Speaking at an SNP rally at Bannockburn, beneath the statue of Robert the Bruce, Douglas made his most memorable speech: "Bruce won a decisive battle but he wouldn't have completed .... the struggle for independence had he not won the hearts and minds of the Scottish people."

By now in the SNP, Douglas opted not to stand in Dunfermline West, the seat he had held for 13 years, but was nominated to take on the high-profile Labour candidate Donald Dewar (at the time Shadow Scottish Secretary) in Glasgow's Garscadden constituency. Dewar won comfortably and Dunfermline West also went back to Labour. By then 60, Douglas quit parliamentary politics but remained an active and popular SNP member.

He continued to run marathons and half-marathons all his life. After his family and supporting those most in need, marathons were his lifeblood. And he became known among fellow politicians across the spectrum for his integrity.
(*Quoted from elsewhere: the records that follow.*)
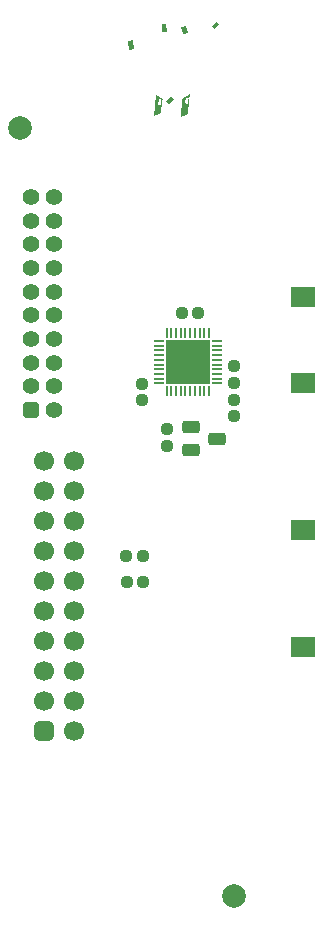
<source format=gts>
G04*
G04 #@! TF.GenerationSoftware,Altium Limited,Altium Designer,23.3.1 (30)*
G04*
G04 Layer_Color=8388736*
%FSLAX44Y44*%
%MOMM*%
G71*
G04*
G04 #@! TF.SameCoordinates,73034098-7AF1-4D24-A32C-B869409C610D*
G04*
G04*
G04 #@! TF.FilePolarity,Negative*
G04*
G01*
G75*
G04:AMPARAMS|DCode=21|XSize=0.95mm|YSize=0.95mm|CornerRadius=0.2625mm|HoleSize=0mm|Usage=FLASHONLY|Rotation=270.000|XOffset=0mm|YOffset=0mm|HoleType=Round|Shape=RoundedRectangle|*
%AMROUNDEDRECTD21*
21,1,0.9500,0.4250,0,0,270.0*
21,1,0.4250,0.9500,0,0,270.0*
1,1,0.5250,-0.2125,-0.2125*
1,1,0.5250,-0.2125,0.2125*
1,1,0.5250,0.2125,0.2125*
1,1,0.5250,0.2125,-0.2125*
%
%ADD21ROUNDEDRECTD21*%
%ADD22C,2.0000*%
%ADD23R,3.7000X3.7000*%
G04:AMPARAMS|DCode=24|XSize=0.86mm|YSize=0.25mm|CornerRadius=0.0688mm|HoleSize=0mm|Usage=FLASHONLY|Rotation=180.000|XOffset=0mm|YOffset=0mm|HoleType=Round|Shape=RoundedRectangle|*
%AMROUNDEDRECTD24*
21,1,0.8600,0.1125,0,0,180.0*
21,1,0.7225,0.2500,0,0,180.0*
1,1,0.1375,-0.3613,0.0563*
1,1,0.1375,0.3613,0.0563*
1,1,0.1375,0.3613,-0.0563*
1,1,0.1375,-0.3613,-0.0563*
%
%ADD24ROUNDEDRECTD24*%
G04:AMPARAMS|DCode=25|XSize=0.86mm|YSize=0.25mm|CornerRadius=0.0688mm|HoleSize=0mm|Usage=FLASHONLY|Rotation=270.000|XOffset=0mm|YOffset=0mm|HoleType=Round|Shape=RoundedRectangle|*
%AMROUNDEDRECTD25*
21,1,0.8600,0.1125,0,0,270.0*
21,1,0.7225,0.2500,0,0,270.0*
1,1,0.1375,-0.0563,-0.3613*
1,1,0.1375,-0.0563,0.3613*
1,1,0.1375,0.0563,0.3613*
1,1,0.1375,0.0563,-0.3613*
%
%ADD25ROUNDEDRECTD25*%
G04:AMPARAMS|DCode=26|XSize=0.95mm|YSize=0.95mm|CornerRadius=0.2625mm|HoleSize=0mm|Usage=FLASHONLY|Rotation=0.000|XOffset=0mm|YOffset=0mm|HoleType=Round|Shape=RoundedRectangle|*
%AMROUNDEDRECTD26*
21,1,0.9500,0.4250,0,0,0.0*
21,1,0.4250,0.9500,0,0,0.0*
1,1,0.5250,0.2125,-0.2125*
1,1,0.5250,-0.2125,-0.2125*
1,1,0.5250,-0.2125,0.2125*
1,1,0.5250,0.2125,0.2125*
%
%ADD26ROUNDEDRECTD26*%
G04:AMPARAMS|DCode=27|XSize=1.1mm|YSize=1.5mm|CornerRadius=0.3mm|HoleSize=0mm|Usage=FLASHONLY|Rotation=270.000|XOffset=0mm|YOffset=0mm|HoleType=Round|Shape=RoundedRectangle|*
%AMROUNDEDRECTD27*
21,1,1.1000,0.9000,0,0,270.0*
21,1,0.5000,1.5000,0,0,270.0*
1,1,0.6000,-0.4500,-0.2500*
1,1,0.6000,-0.4500,0.2500*
1,1,0.6000,0.4500,0.2500*
1,1,0.6000,0.4500,-0.2500*
%
%ADD27ROUNDEDRECTD27*%
%ADD28R,2.1000X1.8000*%
%ADD29C,1.4000*%
G04:AMPARAMS|DCode=30|XSize=1.4mm|YSize=1.4mm|CornerRadius=0.375mm|HoleSize=0mm|Usage=FLASHONLY|Rotation=90.000|XOffset=0mm|YOffset=0mm|HoleType=Round|Shape=RoundedRectangle|*
%AMROUNDEDRECTD30*
21,1,1.4000,0.6500,0,0,90.0*
21,1,0.6500,1.4000,0,0,90.0*
1,1,0.7500,0.3250,0.3250*
1,1,0.7500,0.3250,-0.3250*
1,1,0.7500,-0.3250,-0.3250*
1,1,0.7500,-0.3250,0.3250*
%
%ADD30ROUNDEDRECTD30*%
%ADD31C,0.1000*%
%ADD32C,1.7000*%
G04:AMPARAMS|DCode=33|XSize=1.7mm|YSize=1.7mm|CornerRadius=0.45mm|HoleSize=0mm|Usage=FLASHONLY|Rotation=90.000|XOffset=0mm|YOffset=0mm|HoleType=Round|Shape=RoundedRectangle|*
%AMROUNDEDRECTD33*
21,1,1.7000,0.8000,0,0,90.0*
21,1,0.8000,1.7000,0,0,90.0*
1,1,0.9000,0.4000,0.4000*
1,1,0.9000,0.4000,-0.4000*
1,1,0.9000,-0.4000,-0.4000*
1,1,0.9000,-0.4000,0.4000*
%
%ADD33ROUNDEDRECTD33*%
G36*
X142069Y680497D02*
X143566Y698167D01*
X149377Y694717D01*
X149153Y691880D01*
X148052D01*
X148291Y694438D01*
X145943Y694658D01*
X145513Y690078D01*
X147862Y689858D01*
X148049Y691856D01*
X149152D01*
X148465Y683119D01*
X142069Y680497D01*
D02*
G37*
G36*
X165120Y679162D02*
X166226Y694635D01*
X172664Y699302D01*
X172171Y693059D01*
X171296D01*
X171525Y695504D01*
X169177Y695724D01*
X168748Y691145D01*
X171096Y690925D01*
X171294Y693034D01*
X172169D01*
X171319Y682278D01*
X165120Y679162D01*
D02*
G37*
G36*
X154738Y690922D02*
X152581Y693474D01*
X156692Y696949D01*
X158849Y694398D01*
X154738Y690922D01*
D02*
G37*
G36*
X121104Y736678D02*
X120075Y743991D01*
X124295Y744585D01*
X125324Y737272D01*
X121104Y736678D01*
D02*
G37*
G36*
X149258Y751458D02*
X148784Y758153D01*
X152451Y758412D01*
X152924Y751717D01*
X149258Y751458D01*
D02*
G37*
G36*
X166521Y749637D02*
X165139Y755704D01*
X169424Y756680D01*
X170807Y750613D01*
X166521Y749637D01*
D02*
G37*
G36*
X193391Y753806D02*
X190851Y755976D01*
X194591Y760354D01*
X197131Y758185D01*
X193391Y753806D01*
D02*
G37*
D21*
X119000Y286000D02*
D03*
X133000D02*
D03*
X132750Y308000D02*
D03*
X118750D02*
D03*
X179500Y513750D02*
D03*
X165500Y513750D02*
D03*
D22*
X28250Y670500D02*
D03*
X210000Y20000D02*
D03*
D23*
X170750Y472000D02*
D03*
D24*
X195500Y490000D02*
D03*
Y486000D02*
D03*
Y482000D02*
D03*
Y478000D02*
D03*
Y474000D02*
D03*
Y470000D02*
D03*
Y466000D02*
D03*
Y462000D02*
D03*
Y458000D02*
D03*
Y454000D02*
D03*
X146000Y490000D02*
D03*
Y486000D02*
D03*
Y482000D02*
D03*
Y478000D02*
D03*
Y474000D02*
D03*
Y470000D02*
D03*
Y466000D02*
D03*
Y462000D02*
D03*
Y458000D02*
D03*
Y454000D02*
D03*
D25*
X188750Y447250D02*
D03*
Y496750D02*
D03*
X184750D02*
D03*
Y447250D02*
D03*
X180750Y496750D02*
D03*
Y447250D02*
D03*
X176750Y496750D02*
D03*
X172750D02*
D03*
X152750D02*
D03*
X156750D02*
D03*
X160750D02*
D03*
X164750D02*
D03*
X168750D02*
D03*
X176750Y447250D02*
D03*
X172750D02*
D03*
X168750D02*
D03*
X164750D02*
D03*
X160750D02*
D03*
X156750D02*
D03*
X152750D02*
D03*
D26*
X210000Y454670D02*
D03*
Y468670D02*
D03*
X132250Y439750D02*
D03*
Y453750D02*
D03*
X153500Y415250D02*
D03*
Y401250D02*
D03*
X210000Y426000D02*
D03*
Y440000D02*
D03*
D27*
X173750Y416750D02*
D03*
Y397750D02*
D03*
X195750Y407250D02*
D03*
D28*
X268000Y527500D02*
D03*
Y231250D02*
D03*
Y454000D02*
D03*
Y330000D02*
D03*
D29*
X37800Y471650D02*
D03*
X57800Y451650D02*
D03*
Y611650D02*
D03*
X37800D02*
D03*
X57800Y591650D02*
D03*
X37800D02*
D03*
X57800Y571650D02*
D03*
X37800D02*
D03*
X57800Y551650D02*
D03*
X37800D02*
D03*
X57800Y531650D02*
D03*
X37800D02*
D03*
X57800Y511650D02*
D03*
X37800D02*
D03*
X57800Y491650D02*
D03*
X37800D02*
D03*
X57800Y471650D02*
D03*
X37800Y451650D02*
D03*
X57800Y431650D02*
D03*
D30*
X37800D02*
D03*
D31*
X260000Y730000D02*
D03*
Y40000D02*
D03*
X47500Y730000D02*
D03*
Y40000D02*
D03*
D32*
X74400Y160000D02*
D03*
X49000Y185400D02*
D03*
X74400D02*
D03*
X49000Y210800D02*
D03*
X74400D02*
D03*
X49000Y236200D02*
D03*
X74400D02*
D03*
X49000Y261600D02*
D03*
X74400D02*
D03*
X49000Y287000D02*
D03*
X74400D02*
D03*
X49000Y312400D02*
D03*
X74400D02*
D03*
X49000Y337800D02*
D03*
X74400D02*
D03*
X49000Y363200D02*
D03*
X74400D02*
D03*
X49000Y388600D02*
D03*
X74400D02*
D03*
D33*
X49000Y160000D02*
D03*
M02*

</source>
When he defected from Labour to the SNP in 1990, he had been highly influenced by the Jim Sillars' victory for the SNP in the Govan by-election of 1988 when Sillars derided the Scottish Labour MPs at Westminster as the Feeble Fifty. These, of course, included at the time Gordon Brown, Alistair Darling, John Reid and John McFall, of whom one writer famously wrote: "those of them who don't die will end up in the House of Lords," a prediction whose accuracy remains to be seen.

Richard Giles Douglas was born in Govan and went to Govan High School, perhaps better-known for a slightly older pupil called Alex Ferguson. He became an apprentice in the shipyards, where, according to friends, he was only 18 when he led fellow shipworkers out on strike. He later qualified as an engineer and eventually got on board those great ships as an engineering officer, sailing down the Clyde, past the old Erskine ferry and Dumbarton Rock, to places far away.

He retired first to Fife, in Auchtermuchty, but moved south to be closer to his daughters in rural Gloucestershire. Suffering from dementia, he died in Chipping Norton, Oxfordshire. By then, he had written an autobiography of former SNP leader Dr Robert McIntyre, entitled At the Helm. He died in Chipping Norton after suffering from Alzheimer's disease. He is survived by his wife Jean, daughters Louise and Clare and grandsons Giles and Edmund.